By 10 a.m., Metrocom soldiers surrounded the campus, but Jose Mariano and the students continued to fight. They all expressed solidarity. They expressed solidarity with those who died on Mendiola Bridge. And they fought the same foe and risked their lives. The old conquistador stood by as students, male and female, came forward as combatants ready to defend the university. Their strength came from within, if one was to believe reports, since they were outnumbered and the military had more firepower. (Over the years countless had martyred themselves in this fashion.) A regime that had just begun to flex its muscles had begun to arrest and persecute those who opposed it, many of them students and faculty members of the university. These students and faculty members had courage of their conviction and would remember Pastor Mesina who unfortunately died during the struggle. Initially in support of the demands of jeepney drivers for a rollback of gasoline prices and fueled to a larger extent by an invasion of the campus by the military, the standoff lasted for almost a week. They stayed at the barricades 24 hours a day sustained by food brought in by neighborhoods around them. They were ecstatic when they repelled Airforce helicopters. But morale slumped whenever a student was shot.
History remembers them because they refused to give in, but they’ll be remembered most for their courage. It is well to note that they had to improvise since they had no weapons. There was no time to build up a cache. What they did was more or less spontaneous. Soldiers entered their dorms and entered their rooms and took their wallets and watches. Similar things happened to students all over campus. This angered them. They were frustrated and angry. They weren’t about to take it, and there was no stopping them once they got started.
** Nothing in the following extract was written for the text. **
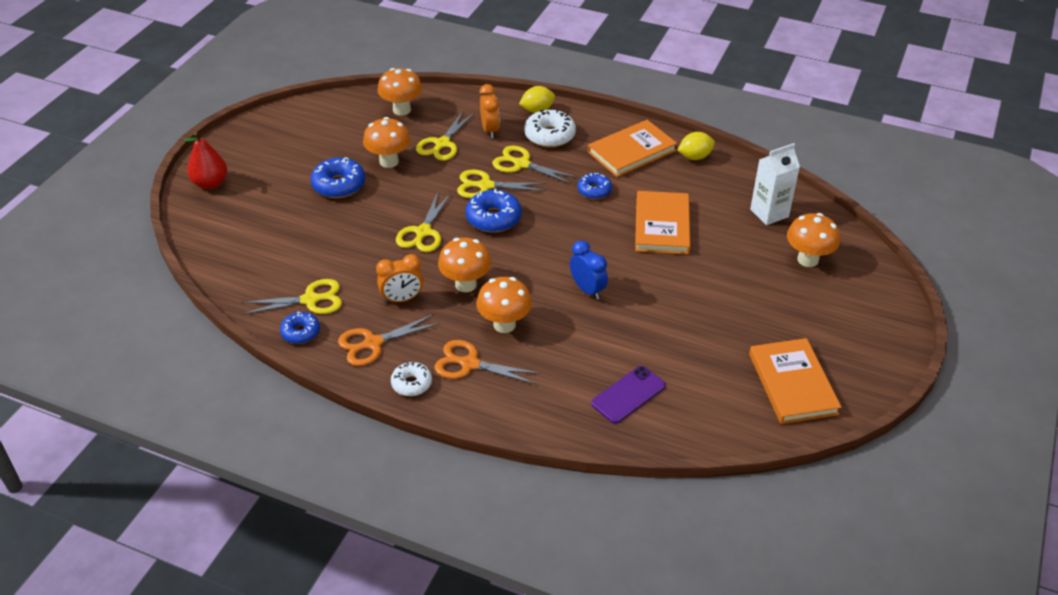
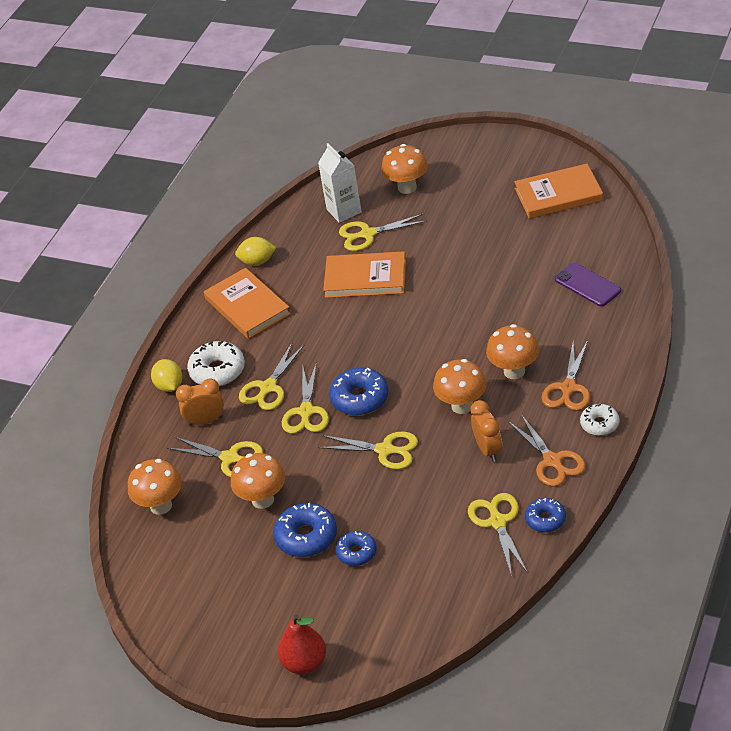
camera: 85 degrees left, 0 degrees up
blue clock [570,240,608,300] -> none
blue donut [577,173,612,199] -> blue donut moved to [336,531,377,566]
yellow lemon [677,132,715,160] -> yellow lemon turned 75 degrees counterclockwise [235,237,276,266]
none -> yellow scissors [339,214,427,251]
Many of them, with other students and faculty members, converged on the Faculty Center and set up barricades. Chemistry students created flame-throwers from huge LBG tanks and these and self-igniting molotovs created by Physics professors were used for defense. They blocked the street and used rooftops as launching pads for their homemade missiles. It was a wonder that they were tolerated.
All were set against Marcos; they cursed and ridiculed not only the president (for singing “Pamulinawen” to Dovie Beams, an American starlet who he was rumored to be having an affair) and the president’s wife. Marcos was already planning to suspend the privilege of the writ of habeas corpus when the bombing of the Liberal Party proclamation rally in Plaza Miranda occurred in August of that year. Marcos may have contrived it. He may have. Who knows? Though he restored the writ of habeas corpus a year later, bombs continued to go off throughout the country, including the bombing of the United States Embassy and when pillbox explosives where hurled at the gate of Malacanang. Once again Mendiola Bridge was the scene of an assault, but Marcos would claim that his reaction to it all, which he privately called “the September 21 movement” (to mark the date he enforced Proclamation 1081), entailed much more than saving the Philippine Republic. He claimed that he needed to stamp out the social inequities and old habits that made military action necessary.